## BEGIN THE INPUT

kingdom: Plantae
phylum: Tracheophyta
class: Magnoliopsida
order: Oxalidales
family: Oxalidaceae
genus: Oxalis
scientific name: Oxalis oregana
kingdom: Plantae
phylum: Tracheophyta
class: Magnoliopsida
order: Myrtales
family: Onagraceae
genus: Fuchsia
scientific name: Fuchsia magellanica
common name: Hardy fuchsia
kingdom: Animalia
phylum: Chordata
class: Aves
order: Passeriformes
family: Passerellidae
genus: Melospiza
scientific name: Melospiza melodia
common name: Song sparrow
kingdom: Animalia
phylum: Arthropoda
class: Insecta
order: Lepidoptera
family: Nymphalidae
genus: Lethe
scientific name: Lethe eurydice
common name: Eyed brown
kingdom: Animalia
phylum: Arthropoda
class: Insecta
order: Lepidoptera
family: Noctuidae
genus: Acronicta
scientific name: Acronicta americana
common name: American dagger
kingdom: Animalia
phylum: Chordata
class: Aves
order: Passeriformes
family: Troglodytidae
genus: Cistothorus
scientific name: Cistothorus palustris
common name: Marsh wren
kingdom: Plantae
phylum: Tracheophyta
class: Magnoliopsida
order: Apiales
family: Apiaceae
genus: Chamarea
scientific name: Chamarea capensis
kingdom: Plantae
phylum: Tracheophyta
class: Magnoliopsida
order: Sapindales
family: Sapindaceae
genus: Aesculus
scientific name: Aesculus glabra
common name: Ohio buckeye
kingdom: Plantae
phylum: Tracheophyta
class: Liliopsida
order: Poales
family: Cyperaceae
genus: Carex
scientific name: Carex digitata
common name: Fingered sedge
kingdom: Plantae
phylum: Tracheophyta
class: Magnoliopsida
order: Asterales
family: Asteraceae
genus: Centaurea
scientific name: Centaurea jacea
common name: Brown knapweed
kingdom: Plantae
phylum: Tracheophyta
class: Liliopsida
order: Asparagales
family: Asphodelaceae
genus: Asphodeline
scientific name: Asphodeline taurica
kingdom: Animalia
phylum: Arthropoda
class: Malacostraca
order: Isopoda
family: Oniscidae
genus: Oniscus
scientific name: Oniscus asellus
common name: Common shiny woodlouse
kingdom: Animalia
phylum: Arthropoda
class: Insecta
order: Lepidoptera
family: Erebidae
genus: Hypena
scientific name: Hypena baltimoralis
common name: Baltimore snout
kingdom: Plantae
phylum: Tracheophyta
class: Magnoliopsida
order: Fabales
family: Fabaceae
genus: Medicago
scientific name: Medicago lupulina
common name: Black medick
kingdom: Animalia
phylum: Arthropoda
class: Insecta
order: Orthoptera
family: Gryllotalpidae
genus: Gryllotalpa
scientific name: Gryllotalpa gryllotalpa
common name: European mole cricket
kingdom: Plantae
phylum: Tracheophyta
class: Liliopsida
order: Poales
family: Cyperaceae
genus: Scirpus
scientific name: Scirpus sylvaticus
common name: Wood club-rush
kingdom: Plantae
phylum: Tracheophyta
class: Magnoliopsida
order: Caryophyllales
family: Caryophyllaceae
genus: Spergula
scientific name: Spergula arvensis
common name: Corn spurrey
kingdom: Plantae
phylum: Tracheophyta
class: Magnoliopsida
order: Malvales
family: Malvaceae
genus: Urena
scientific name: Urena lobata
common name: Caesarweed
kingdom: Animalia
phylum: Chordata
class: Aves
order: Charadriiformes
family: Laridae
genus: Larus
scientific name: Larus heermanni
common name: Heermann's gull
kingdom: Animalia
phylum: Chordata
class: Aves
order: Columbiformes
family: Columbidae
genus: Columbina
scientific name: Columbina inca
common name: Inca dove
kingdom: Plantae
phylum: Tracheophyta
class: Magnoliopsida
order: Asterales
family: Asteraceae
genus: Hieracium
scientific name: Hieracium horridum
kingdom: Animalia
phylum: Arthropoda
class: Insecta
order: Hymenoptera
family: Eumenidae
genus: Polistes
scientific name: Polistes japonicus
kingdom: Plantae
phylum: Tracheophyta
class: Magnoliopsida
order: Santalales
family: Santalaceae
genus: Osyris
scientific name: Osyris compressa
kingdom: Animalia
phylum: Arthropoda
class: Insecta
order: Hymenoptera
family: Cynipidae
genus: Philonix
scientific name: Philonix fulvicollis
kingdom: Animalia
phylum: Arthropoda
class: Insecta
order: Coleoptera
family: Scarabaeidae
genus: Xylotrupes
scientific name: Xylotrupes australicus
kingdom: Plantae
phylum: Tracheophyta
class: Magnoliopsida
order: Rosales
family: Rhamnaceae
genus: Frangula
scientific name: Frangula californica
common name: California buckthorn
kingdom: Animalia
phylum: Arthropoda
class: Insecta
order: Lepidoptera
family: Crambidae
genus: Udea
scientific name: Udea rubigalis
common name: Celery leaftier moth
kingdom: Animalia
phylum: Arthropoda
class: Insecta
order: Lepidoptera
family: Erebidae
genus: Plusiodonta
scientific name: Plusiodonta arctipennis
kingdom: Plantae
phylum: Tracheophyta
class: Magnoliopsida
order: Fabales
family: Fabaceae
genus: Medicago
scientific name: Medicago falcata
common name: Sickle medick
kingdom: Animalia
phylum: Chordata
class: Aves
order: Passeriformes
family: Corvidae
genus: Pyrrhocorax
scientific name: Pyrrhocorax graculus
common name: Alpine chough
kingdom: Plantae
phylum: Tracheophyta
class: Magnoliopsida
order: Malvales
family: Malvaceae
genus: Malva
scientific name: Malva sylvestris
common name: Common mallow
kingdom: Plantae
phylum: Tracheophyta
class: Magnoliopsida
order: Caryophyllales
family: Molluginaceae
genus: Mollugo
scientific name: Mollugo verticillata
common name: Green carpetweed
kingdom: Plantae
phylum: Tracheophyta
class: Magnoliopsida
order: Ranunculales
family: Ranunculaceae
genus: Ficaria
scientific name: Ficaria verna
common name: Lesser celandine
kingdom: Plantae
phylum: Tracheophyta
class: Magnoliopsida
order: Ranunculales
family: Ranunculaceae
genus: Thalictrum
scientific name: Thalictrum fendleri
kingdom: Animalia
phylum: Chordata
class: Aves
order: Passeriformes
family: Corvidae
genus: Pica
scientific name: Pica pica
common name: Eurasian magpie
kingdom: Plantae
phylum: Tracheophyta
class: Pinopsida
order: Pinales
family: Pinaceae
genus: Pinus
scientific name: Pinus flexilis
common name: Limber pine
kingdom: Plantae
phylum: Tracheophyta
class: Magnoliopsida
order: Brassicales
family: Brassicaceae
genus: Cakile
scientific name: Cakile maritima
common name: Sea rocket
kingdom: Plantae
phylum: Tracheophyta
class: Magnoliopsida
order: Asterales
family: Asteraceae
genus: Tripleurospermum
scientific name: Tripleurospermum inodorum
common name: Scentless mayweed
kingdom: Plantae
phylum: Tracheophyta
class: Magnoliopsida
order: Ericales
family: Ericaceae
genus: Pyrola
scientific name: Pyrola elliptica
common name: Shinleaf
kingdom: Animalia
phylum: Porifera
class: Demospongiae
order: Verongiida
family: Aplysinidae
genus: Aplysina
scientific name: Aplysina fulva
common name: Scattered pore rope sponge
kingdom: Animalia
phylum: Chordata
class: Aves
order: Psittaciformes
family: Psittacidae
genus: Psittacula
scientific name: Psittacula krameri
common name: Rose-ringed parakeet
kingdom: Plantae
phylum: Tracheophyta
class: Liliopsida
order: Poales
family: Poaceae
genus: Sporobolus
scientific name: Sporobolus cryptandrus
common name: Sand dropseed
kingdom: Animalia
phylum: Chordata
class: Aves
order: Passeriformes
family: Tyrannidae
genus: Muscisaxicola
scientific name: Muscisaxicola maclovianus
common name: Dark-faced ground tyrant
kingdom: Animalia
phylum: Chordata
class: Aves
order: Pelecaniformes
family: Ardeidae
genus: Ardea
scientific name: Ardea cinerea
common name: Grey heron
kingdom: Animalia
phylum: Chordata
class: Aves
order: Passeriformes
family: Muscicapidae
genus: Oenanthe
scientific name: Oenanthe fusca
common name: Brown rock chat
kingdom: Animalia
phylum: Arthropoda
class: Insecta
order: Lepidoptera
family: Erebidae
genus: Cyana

## END THE INPUT

WHAT IS EXPECTED
Reproduce only the stretch of entries from the line containing "common name: Caesarweed" through the line containing "order: Columbiformes", swapping "common name" for "vernacular name" and leaving everything else as it is.

SOLUTION TO THIS TASK
vernacular name: Caesarweed
kingdom: Animalia
phylum: Chordata
class: Aves
order: Charadriiformes
family: Laridae
genus: Larus
scientific name: Larus heermanni
vernacular name: Heermann's gull
kingdom: Animalia
phylum: Chordata
class: Aves
order: Columbiformes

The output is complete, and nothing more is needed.